Collecting Unemployment After Relocating: Trailing Spouse Provision
Unemployment law and unemployment benefits can differ greatly from state to state. Many states have what is known as a “trailing spouse” provision contained in their unemployment laws. This provision allows a person who has had to quit their job in order to relocate with their spouse to collect unemployment benefits. This is in the interest of keeping the family together. Relocation can be within the state or to another state. Relocation within the same state would probably be subject to mileage or distance or time constraints in order for a person to be able to apply for the benefits. No one would expect you to commute an unreasonable distance in order to keep your job. Relocation within the same state, where the trailing spouse provision already exists, and is hopefully understood by state-wide employment clerks, is not where problems collecting unemployment benefits occur under this provision. It is important to remember that the law that applies to your potential claim is the law from the state in which you were employed.
Confusion and frustration may occur more often when you move from a state that has a trailing spouse provision in the law to a state that does not have such a law in place. You will be filing for benefits at the local unemployment office in the new state, and there you may run into a clerk who is unfamiliar with the law in the state you just came from, and how it applies to you. Being persistent is what matters. Eventually it will be ironed out. What can be even more frustrating is if you move from a state that does not allow you to collect benefits to a state that does allow you to collect benefits based upon the same exact situation. Unfortunately, in this case you cannot collect unemployment benefits.

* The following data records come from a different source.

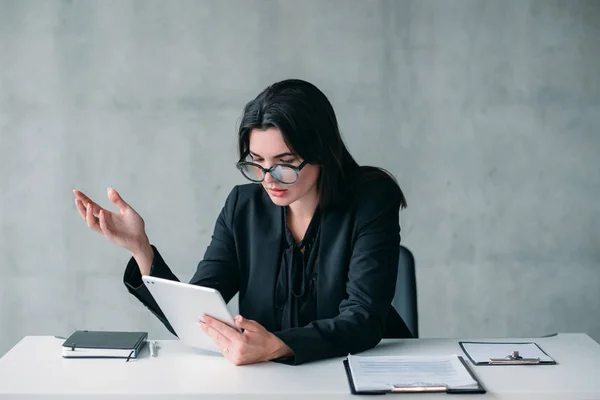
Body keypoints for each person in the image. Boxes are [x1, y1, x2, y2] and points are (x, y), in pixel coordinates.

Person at [73, 79, 411, 366]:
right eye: (257, 162)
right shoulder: (242, 206)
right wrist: (141, 249)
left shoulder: (371, 197)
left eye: (285, 162)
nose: (269, 179)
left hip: (365, 370)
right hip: (271, 381)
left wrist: (277, 345)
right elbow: (199, 314)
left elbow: (363, 319)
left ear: (322, 151)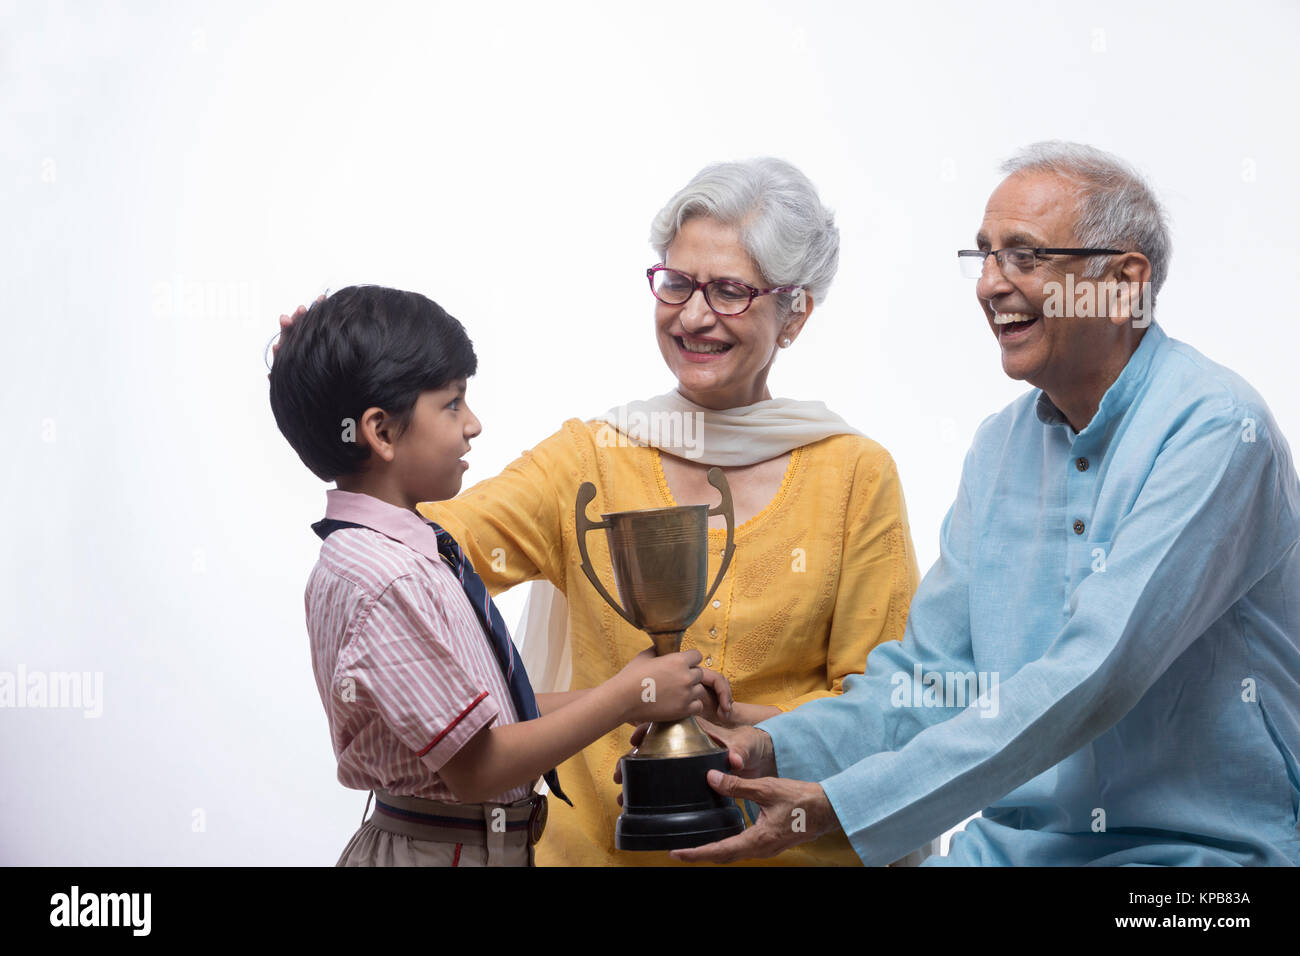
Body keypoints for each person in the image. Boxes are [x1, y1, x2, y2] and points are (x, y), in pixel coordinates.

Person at [676, 141, 1300, 867]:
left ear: (1126, 283)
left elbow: (1093, 676)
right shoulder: (998, 448)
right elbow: (931, 683)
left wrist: (843, 806)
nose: (991, 285)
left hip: (1201, 865)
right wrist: (773, 746)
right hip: (1009, 853)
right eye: (985, 256)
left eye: (1025, 257)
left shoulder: (1218, 429)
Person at [411, 158, 923, 866]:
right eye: (677, 282)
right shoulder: (589, 461)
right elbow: (418, 552)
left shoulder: (855, 477)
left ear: (795, 312)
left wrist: (738, 728)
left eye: (731, 291)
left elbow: (887, 707)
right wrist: (336, 389)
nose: (693, 315)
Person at [268, 285, 729, 866]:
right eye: (453, 403)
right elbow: (479, 767)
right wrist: (621, 698)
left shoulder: (406, 554)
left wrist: (635, 697)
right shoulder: (386, 579)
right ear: (381, 432)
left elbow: (487, 714)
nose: (473, 424)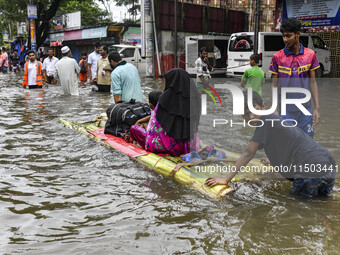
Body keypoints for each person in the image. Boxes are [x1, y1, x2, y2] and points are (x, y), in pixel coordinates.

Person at [205, 92, 336, 198]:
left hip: (309, 169)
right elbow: (290, 143)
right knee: (321, 204)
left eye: (254, 110)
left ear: (263, 106)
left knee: (297, 207)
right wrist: (273, 161)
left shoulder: (265, 120)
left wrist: (226, 178)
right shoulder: (273, 119)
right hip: (326, 163)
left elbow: (249, 152)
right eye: (245, 114)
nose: (251, 116)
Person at [130, 68, 201, 156]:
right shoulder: (195, 99)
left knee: (134, 129)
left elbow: (153, 126)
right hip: (188, 147)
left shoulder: (165, 100)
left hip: (168, 147)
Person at [269, 17, 320, 138]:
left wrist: (317, 108)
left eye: (288, 36)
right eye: (283, 36)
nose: (285, 39)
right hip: (285, 110)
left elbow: (313, 83)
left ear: (297, 34)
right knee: (287, 143)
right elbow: (274, 85)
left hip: (305, 109)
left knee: (309, 143)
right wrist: (275, 109)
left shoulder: (310, 55)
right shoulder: (277, 57)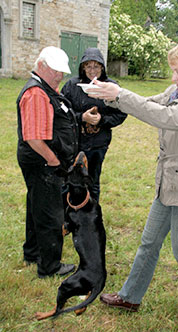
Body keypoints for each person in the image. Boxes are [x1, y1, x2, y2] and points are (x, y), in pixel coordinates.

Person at [87, 38, 178, 318]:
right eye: (173, 71)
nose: (173, 78)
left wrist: (120, 94)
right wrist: (110, 96)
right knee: (149, 242)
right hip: (168, 183)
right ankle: (129, 297)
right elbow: (149, 104)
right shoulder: (177, 90)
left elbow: (165, 117)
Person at [17, 46, 78, 278]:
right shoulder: (36, 94)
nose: (60, 76)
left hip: (41, 162)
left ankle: (32, 253)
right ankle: (50, 266)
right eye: (55, 71)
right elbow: (34, 138)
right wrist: (54, 162)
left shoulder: (45, 89)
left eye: (62, 72)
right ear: (41, 66)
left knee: (36, 207)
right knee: (51, 213)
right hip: (42, 163)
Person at [61, 48, 127, 202]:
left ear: (102, 67)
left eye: (96, 66)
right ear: (83, 67)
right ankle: (68, 214)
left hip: (98, 144)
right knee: (70, 180)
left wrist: (101, 120)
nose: (92, 70)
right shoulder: (72, 85)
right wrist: (81, 117)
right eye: (88, 66)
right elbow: (62, 110)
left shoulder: (111, 86)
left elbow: (121, 113)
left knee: (93, 182)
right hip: (75, 142)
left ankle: (91, 217)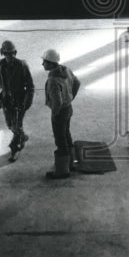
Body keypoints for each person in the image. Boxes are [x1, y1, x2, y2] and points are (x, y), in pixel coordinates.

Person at [0, 39, 35, 162]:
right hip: (6, 100)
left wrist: (27, 102)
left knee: (17, 124)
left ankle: (14, 148)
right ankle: (21, 136)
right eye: (7, 53)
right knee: (10, 124)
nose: (10, 56)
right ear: (2, 53)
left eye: (12, 53)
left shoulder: (22, 65)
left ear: (15, 52)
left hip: (19, 100)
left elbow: (30, 86)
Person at [41, 47, 81, 180]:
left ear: (51, 63)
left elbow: (57, 101)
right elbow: (77, 83)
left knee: (60, 138)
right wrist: (70, 98)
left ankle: (62, 171)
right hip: (68, 108)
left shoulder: (53, 80)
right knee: (66, 134)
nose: (43, 64)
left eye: (45, 62)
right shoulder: (66, 70)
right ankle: (71, 163)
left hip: (60, 112)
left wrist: (56, 112)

There has been a push to create a Uniform Code for unemployment benefits and incentives for states to pass laws that will create a Uniform Code. Known as the Unemployment Modernization Act, which is a key component of the American Recovery and Reinvestment Act signed by President Obama, there are model provisions that states can use to help write their laws. The number of states that have the trailing spouse provision has been increasing since President Obama signed the Act. It is important here to note that some states without a trailing spouse provision have enacted a variation on the provision to allow a spouse to collect unemployment if they are a trailing military spouse. However, until a uniform provision is written for every state, the laws will vary depending upon in which state you are applying for benefits. Check with your state Department of Labor to be sure.